München – Seit 2019 ist Uli Hoeneß nicht mehr Präsident des FC Bayern – doch sein Wort hat beim deutschen Rekordmeister nach wie vor viel Gewicht. Das weiß auch Sportvorstand Max Eberl, der sich aktuell etwas schwertut auf dem Transfermarkt. Nach einer klaren Ansage von Hoeneß erwartete man gespannt das Zusammentreffen des Duos in der Allianz Arena: Es verlief am Ende schiedlich-friedlich mit Handschlag.
Am Freitagabend eröffnete der FC Bayern die neue Bundesliga-Saison mit einem bärenstarken 6:0 gegen RB Leipzig. Hoeneß und Eberl nahmen beide auf der Tribüne Platz, rein sportlich hatten sie nichts zu meckern. Vor wenigen Tagen hatte der Ehrenpräsident verlauten lassen: Eberl dürfe gerne einen weiteren Spieler ausleihen, von einem Kauf jedoch war nicht die Rede.
Hoeneß und Eberl nach Transfer-Diskussion mit Handschlag auf der Tribüne der Allianz Arena
Als Michael Olise in der 42. Spielminute das 3:0 gegen Leipzig erzielte, reichte Hoeneß seinem Sportvorstand die Hand – und dieser griff sofort zu. „Er reicht mir die Hand rüber, und ich habe sie gerne genommen. Weil das 3:0 war auch ein schönes Tor. Ich weiß nicht, was er signalisieren wollte. Wir waren froh. Es war einfach die Zufriedenheit“, verriet Eberl nach dem Schlusspfiff in der Mixed Zone auf Nachfrage vom Münchner Merkur/tz.

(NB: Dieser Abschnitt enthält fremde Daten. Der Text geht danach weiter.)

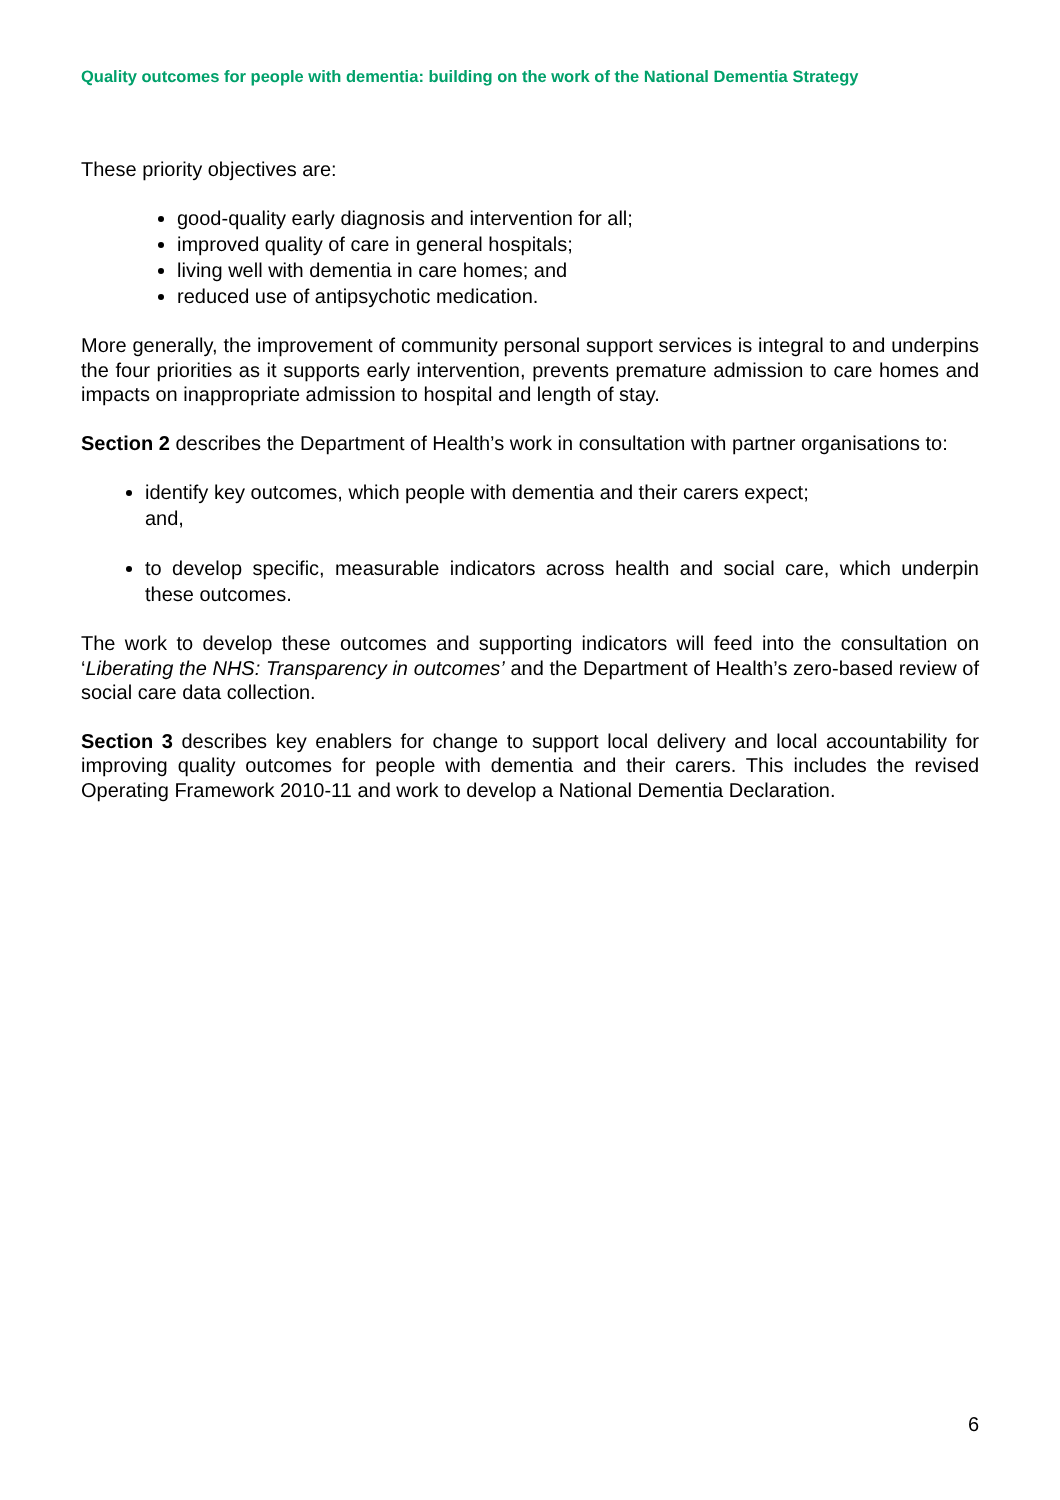Quality outcomes for people with dementia: building on the work of the National Dementia Strategy
These priority objectives are:
good-quality early diagnosis and intervention for all;
improved quality of care in general hospitals;
living well with dementia in care homes; and
reduced use of antipsychotic medication.
More generally, the improvement of community personal support services is integral to and underpins the four priorities as it supports early intervention, prevents premature admission to care homes and impacts on inappropriate admission to hospital and length of stay.
Section 2 describes the Department of Health’s work in consultation with partner organisations to:
identify key outcomes, which people with dementia and their carers expect;
and,
to develop specific, measurable indicators across health and social care, which underpin these outcomes.
The work to develop these outcomes and supporting indicators will feed into the consultation on ‘Liberating the NHS: Transparency in outcomes’ and the Department of Health’s zero-based review of social care data collection.
Section 3 describes key enablers for change to support local delivery and local accountability for improving quality outcomes for people with dementia and their carers. This includes the revised Operating Framework 2010-11 and work to develop a National Dementia Declaration.
6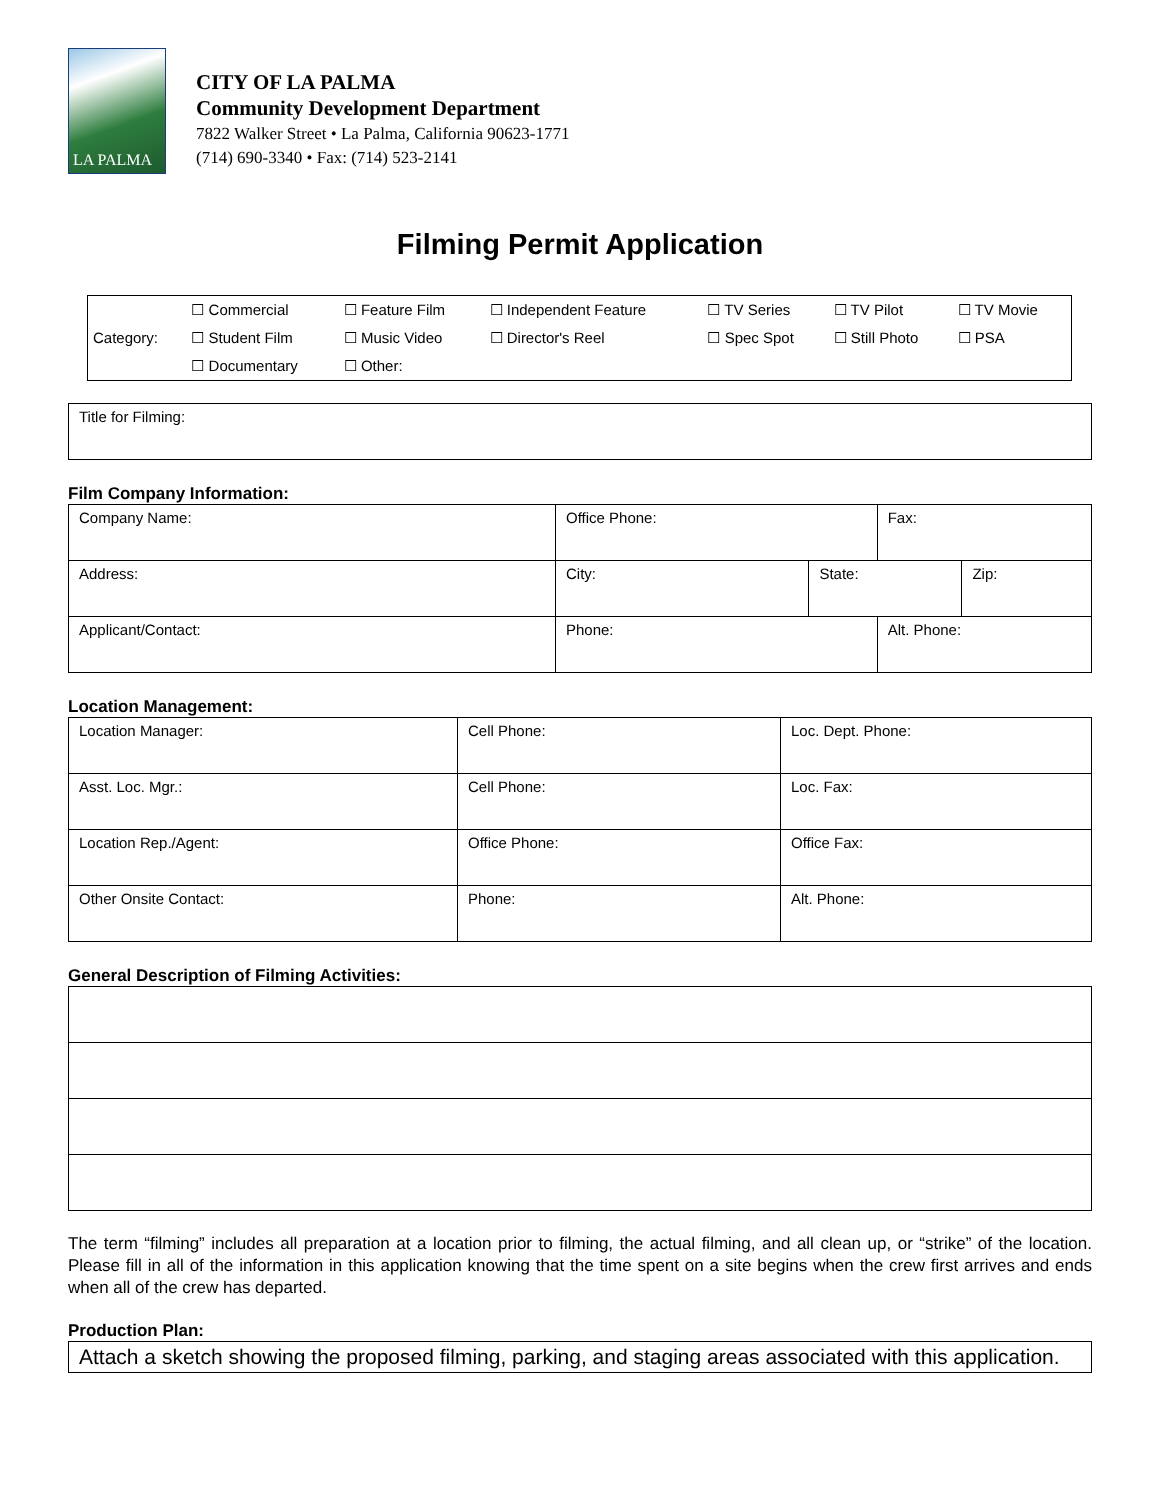LA PALMA
CITY OF LA PALMA
Community Development Department
7822 Walker Street • La Palma, California 90623-1771
(714) 690-3340 • Fax: (714) 523-2141
Filming Permit Application
| | ☐ Commercial | ☐ Feature Film | ☐ Independent Feature | ☐ TV Series | ☐ TV Pilot | ☐ TV Movie |
| Category: | ☐ Student Film | ☐ Music Video | ☐ Director's Reel | ☐ Spec Spot | ☐ Still Photo | ☐ PSA |
| | ☐ Documentary | ☐ Other: | | | | |
| Title for Filming: |
Film Company Information:
| Company Name: | Office Phone: | | Fax: | |
| Address: | City: | State: | | Zip: |
| Applicant/Contact: | Phone: | | Alt. Phone: | |
Location Management:
| Location Manager: | Cell Phone: | Loc. Dept. Phone: |
| Asst. Loc. Mgr.: | Cell Phone: | Loc. Fax: |
| Location Rep./Agent: | Office Phone: | Office Fax: |
| Other Onsite Contact: | Phone: | Alt. Phone: |
General Description of Filming Activities:
The term “filming” includes all preparation at a location prior to filming, the actual filming, and all clean up, or “strike” of the location. Please fill in all of the information in this application knowing that the time spent on a site begins when the crew first arrives and ends when all of the crew has departed.
Production Plan:
Attach a sketch showing the proposed filming, parking, and staging areas associated with this application.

Eberl weiß: Der Kader der Bayern ist dünn besetzt, vor allem in der Offensive. Sind alle Stars fit, wie gegen RB Leipzig, darf man Großes erwarten, und das, obwohl Jamal Musiala noch gar nicht mit dabei war. Verletzt sich aber ein weiterer, in der heißen Saisonphase vielleicht sogar zwei oder drei, wird es eng mit Alternativen.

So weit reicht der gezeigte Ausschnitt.